I went off in search of a fearsome Halloween beer for the end of October and was quite excited by the prospect of La Grimousse, with its shadowy wolf-beast stalking me on the label. I was also interested in this micro-brewery from Granby, so it seemed to be a perfect fit. continue below
La Grimousse is light on the nose, with only the slightest hint of coffee. There's a tinge of caramel on the tongue and only a hint of bitterness. It has a decent reddish color and the head, such as it is, has little retention. All of these do, in fact, point to an English Pale ale. However, everything here was in moderation beyond anything even the most prudish of Englishman would enjoy.
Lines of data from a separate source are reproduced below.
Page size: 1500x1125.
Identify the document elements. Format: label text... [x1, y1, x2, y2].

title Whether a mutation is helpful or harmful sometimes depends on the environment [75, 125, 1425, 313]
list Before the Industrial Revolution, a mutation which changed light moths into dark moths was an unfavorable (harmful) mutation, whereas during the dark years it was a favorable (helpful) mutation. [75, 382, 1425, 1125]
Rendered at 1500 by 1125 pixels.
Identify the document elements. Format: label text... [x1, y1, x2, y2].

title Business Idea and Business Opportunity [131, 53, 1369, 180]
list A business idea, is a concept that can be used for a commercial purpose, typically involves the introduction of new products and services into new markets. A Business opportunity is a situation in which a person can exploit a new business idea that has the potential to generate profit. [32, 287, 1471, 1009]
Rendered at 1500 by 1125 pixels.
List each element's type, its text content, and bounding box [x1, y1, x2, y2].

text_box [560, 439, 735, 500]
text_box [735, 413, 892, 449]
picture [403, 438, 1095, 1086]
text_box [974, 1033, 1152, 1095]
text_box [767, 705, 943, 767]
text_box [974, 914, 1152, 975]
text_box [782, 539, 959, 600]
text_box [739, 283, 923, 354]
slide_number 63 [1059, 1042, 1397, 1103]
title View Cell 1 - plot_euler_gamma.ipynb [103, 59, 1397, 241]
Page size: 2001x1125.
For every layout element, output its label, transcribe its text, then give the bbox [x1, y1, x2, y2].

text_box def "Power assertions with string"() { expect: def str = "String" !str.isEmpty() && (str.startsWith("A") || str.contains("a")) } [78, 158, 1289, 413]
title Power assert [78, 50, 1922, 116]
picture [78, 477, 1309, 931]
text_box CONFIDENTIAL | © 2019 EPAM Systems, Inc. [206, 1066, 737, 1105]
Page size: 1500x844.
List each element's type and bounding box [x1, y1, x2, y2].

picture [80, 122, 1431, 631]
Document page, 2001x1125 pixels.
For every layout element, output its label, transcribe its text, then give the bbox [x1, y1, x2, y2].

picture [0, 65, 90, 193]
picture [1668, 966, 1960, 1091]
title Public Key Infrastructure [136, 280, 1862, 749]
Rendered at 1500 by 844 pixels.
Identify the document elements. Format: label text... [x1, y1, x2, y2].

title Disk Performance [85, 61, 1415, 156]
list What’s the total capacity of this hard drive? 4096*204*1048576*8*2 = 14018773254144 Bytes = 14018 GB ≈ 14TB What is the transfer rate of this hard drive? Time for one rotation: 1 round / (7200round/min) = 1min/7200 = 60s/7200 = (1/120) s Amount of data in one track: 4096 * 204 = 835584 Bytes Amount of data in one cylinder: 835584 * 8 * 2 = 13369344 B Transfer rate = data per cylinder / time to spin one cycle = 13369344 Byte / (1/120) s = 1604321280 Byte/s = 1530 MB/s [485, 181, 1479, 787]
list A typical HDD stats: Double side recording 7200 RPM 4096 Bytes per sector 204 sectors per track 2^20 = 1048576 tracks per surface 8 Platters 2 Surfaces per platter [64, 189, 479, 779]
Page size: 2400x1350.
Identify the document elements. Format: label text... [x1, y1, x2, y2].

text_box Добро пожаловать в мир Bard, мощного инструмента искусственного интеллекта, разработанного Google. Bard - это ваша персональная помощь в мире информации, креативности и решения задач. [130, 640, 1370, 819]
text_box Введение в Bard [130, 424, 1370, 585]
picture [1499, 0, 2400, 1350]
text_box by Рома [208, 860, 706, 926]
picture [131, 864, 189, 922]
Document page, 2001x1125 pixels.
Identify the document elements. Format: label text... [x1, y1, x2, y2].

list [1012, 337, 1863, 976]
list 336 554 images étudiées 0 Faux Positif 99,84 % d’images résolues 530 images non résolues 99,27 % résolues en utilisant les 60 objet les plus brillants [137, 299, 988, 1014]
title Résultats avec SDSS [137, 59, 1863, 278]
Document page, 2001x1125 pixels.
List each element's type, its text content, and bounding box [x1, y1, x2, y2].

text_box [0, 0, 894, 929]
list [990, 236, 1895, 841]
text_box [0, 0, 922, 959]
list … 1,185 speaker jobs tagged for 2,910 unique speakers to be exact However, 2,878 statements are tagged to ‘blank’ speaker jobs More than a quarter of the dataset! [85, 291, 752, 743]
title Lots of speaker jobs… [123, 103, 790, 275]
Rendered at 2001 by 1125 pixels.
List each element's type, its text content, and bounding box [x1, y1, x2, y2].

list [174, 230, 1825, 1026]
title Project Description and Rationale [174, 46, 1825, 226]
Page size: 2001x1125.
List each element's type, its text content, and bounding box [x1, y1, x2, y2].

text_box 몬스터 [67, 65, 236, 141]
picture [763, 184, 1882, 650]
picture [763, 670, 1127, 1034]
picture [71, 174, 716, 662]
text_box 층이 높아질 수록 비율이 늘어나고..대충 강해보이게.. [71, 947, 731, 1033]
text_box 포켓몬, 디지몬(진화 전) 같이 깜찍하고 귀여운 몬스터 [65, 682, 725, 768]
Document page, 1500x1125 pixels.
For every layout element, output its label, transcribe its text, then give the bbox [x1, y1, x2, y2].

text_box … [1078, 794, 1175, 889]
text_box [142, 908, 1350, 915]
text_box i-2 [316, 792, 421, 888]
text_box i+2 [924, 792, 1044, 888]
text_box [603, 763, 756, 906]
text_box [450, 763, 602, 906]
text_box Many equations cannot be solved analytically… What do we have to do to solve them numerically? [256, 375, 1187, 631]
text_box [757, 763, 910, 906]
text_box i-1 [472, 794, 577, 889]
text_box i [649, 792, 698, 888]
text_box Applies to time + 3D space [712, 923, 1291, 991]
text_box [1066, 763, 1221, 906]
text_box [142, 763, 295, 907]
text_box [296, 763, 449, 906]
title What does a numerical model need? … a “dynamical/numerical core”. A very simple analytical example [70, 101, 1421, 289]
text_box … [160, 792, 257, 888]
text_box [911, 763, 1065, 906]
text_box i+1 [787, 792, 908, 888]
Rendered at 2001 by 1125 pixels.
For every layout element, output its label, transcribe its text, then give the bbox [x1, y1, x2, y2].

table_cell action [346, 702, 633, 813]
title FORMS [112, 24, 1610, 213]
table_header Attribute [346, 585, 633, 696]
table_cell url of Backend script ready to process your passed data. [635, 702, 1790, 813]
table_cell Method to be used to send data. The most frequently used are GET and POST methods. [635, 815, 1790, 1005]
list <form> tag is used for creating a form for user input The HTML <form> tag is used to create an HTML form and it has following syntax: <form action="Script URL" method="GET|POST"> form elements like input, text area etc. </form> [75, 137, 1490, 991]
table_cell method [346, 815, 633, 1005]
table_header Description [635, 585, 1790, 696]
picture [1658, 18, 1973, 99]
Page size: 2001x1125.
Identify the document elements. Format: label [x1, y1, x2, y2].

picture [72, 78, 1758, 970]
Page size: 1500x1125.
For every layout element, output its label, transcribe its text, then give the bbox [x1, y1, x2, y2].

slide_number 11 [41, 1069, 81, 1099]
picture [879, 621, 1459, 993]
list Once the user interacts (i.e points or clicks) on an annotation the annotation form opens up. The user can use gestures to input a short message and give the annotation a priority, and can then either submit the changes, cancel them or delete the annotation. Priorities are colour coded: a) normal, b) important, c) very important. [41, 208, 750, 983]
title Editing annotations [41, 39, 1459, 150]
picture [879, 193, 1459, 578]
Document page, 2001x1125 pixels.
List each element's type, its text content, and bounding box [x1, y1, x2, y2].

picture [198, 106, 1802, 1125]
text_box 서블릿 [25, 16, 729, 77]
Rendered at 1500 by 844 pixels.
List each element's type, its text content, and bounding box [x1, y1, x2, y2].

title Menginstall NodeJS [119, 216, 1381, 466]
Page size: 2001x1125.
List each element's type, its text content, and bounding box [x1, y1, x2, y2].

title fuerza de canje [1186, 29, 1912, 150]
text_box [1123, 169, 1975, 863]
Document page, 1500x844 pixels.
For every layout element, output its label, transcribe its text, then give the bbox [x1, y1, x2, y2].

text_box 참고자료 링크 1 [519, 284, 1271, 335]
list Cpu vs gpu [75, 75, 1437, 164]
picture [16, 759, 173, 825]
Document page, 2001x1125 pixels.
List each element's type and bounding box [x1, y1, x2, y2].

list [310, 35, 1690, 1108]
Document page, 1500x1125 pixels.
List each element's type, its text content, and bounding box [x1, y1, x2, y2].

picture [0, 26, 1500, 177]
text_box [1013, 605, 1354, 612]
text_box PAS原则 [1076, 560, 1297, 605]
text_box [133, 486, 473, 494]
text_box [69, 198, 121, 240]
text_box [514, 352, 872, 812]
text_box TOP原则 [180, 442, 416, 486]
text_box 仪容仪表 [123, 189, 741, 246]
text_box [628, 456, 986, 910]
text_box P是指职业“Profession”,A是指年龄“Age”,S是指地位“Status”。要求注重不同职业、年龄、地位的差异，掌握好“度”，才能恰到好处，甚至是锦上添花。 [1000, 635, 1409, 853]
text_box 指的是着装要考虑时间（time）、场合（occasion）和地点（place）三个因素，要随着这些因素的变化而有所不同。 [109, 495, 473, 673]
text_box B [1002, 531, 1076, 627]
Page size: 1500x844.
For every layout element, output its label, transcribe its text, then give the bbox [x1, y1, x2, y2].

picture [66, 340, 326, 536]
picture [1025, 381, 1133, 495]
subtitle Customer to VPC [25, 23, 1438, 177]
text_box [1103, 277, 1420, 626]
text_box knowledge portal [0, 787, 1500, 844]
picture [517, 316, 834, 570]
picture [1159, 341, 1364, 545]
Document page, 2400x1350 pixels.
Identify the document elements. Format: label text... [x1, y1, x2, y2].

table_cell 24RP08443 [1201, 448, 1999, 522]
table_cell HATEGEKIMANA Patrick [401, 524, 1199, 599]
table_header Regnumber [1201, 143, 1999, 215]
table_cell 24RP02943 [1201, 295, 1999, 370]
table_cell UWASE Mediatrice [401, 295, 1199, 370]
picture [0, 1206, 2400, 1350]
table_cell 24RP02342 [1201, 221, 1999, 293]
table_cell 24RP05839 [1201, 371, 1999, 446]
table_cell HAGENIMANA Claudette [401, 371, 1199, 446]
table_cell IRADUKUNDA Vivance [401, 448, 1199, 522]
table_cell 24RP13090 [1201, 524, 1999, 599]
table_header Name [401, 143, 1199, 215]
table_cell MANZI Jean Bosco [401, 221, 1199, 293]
Even in an English Pale ale, I want some personality. Englishmen can have personality, can't they? (AHEM!! Ed.) John Cleese was (still IS ,as far as I know! Ed) an Englishman and nobody ever called him boring.
La Grimousse beer, on the other hand, is the most pathetic, tweed-wearing, bean-counting piece of soggy English white bread that you could imagine in a Quebec beer.
Don't get me wrong, this beer isn't gross or undrinkable. In fact it's quite safe. Its problem is that it is BORING. Imagine the pre-flight safety film on a British Airways plane and you're starting to get close to the lameness of La Grimousse. It is so perfectly unnoticeable that, two hours later, I'm not even sure I tasted it.
As such, I'd like to change the phrase on the label to: "Damned to wallow in mediocrity, such is his fate for being lame."
I still had two, just to be sure, but then needed to run off and have a wee dram of 10-year-old Ardbeg to revive my palate. You'll all be happy to know that my palate was revived without incident.